[CoLoCo] Dual-boot and wine options

Jim Hutchinson jim at ubuntu-rocks.org
Thu Jun 19 01:00:55 BST 2008


On Wed, Jun 18, 2008 at 11:16 AM, Jeffrey LePage <jeffrey_lepage at yahoo.com>
wrote:

> I'm trying to help a local school get some Linux machines (for admin and
> staff use).  They had decided to go with Dell and get some desktops with
> Ubuntu pre-installed.  They were offering pretty decent machines for cheap.
> Then Dell informed us that they couldn't give us the advertised special
> because we're a school.  Go figure.  Instead they would sell us the same
> machine for MORE money.  Also, the only OS option is Vista Business.


I just replied to the other thread and then saw this. Oops. Yes, the school
purchase thing is annoying. The state has contracts with vendors and often
they are not as good as what you can get alone. I think that's bull and
someone in the state house really needs to look into this. In your case,
however, aren't these for a charter school iirc? If so, maybe you could get
around it by just not being specific and if it's a private school (or you
claim it is) I don't think the state contracts apply but I'm not sure.

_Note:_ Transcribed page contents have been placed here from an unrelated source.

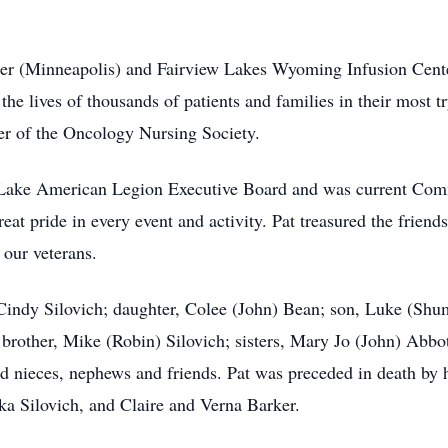
er (Minneapolis) and Fairview Lakes Wyoming Infusion Cente
 lives of thousands of patients and families in their most t
r of the Oncology Nursing Society.
st Lake American Legion Executive Board and was current Co
at pride in every event and activity. Pat treasured the frien
 our veterans.
, Cindy Silovich; daughter, Colee (John) Bean; son, Luke (Shu
brother, Mike (Robin) Silovich; sisters, Mary Jo (John) Abbo
d nieces, nephews and friends. Pat was preceded in death by h
a Silovich, and Claire and Verna Barker.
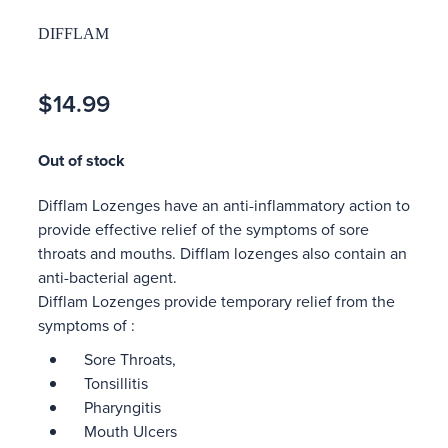
DIFFLAM
$14.99
Out of stock
Difflam Lozenges have an anti-inflammatory action to
provide effective relief of the symptoms of sore
throats and mouths. Difflam lozenges also contain an
anti-bacterial agent.
Difflam Lozenges provide temporary relief from the
symptoms of :
Sore Throats,
Tonsillitis
Pharyngitis
Mouth Ulcers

Another option would be to just buy the windows boxes and then refuse the
EULA and hassle Dell for the refund. It may take a while but it sends a good
message.


>
> I'm talking to HP and others now.  They're willing to _try_ to match Dell's
> original price, but they also insist on installing Windows.  They want to
> install WinXP Pro.   The school thought about going with a white-box
> assembler and getting no-OS machines, but they decided they wanted a big
> well-known vendor.


The only reason to buy from a big vendor is support. However, they charge a
lot for what you get. If you buy 10 computers you might have trouble with
one or two so you wasted 80% of your money. I think one of the reasons to go
Linux is to also go local for support. Take the money you would have spent
on support for the dells, bank it and use it if need to pay someone local
(maybe yourself) to fix it. The parts in a white box should all have
individual warranties so you would just RMA it and replace or if out of
warranty buy a new one. Most major things have at least 3 years or more
though (mobo, graphics, CPU, hard drives but not optical drives but they are
cheap).

Anyway, my two cents on that.


> So, what are my options?  Let's say I get some vendor to sell us machines
> with WinXP pre-installed.  Maybe I can use this to our advantage and offer
> some extra Windows support?
>
> How about re-sizing the pre-installed windows partition and making them
> dual-boot?


I would say avoid the dual boot if you want them to adopt Linux. They will
just fall back on win as a crutch. Of course if they won't go 100% Linux
then a little is better than none.


-- 
Jim (Ubuntu geek extraordinaire)
----
Please avoid sending me Word or PowerPoint attachments.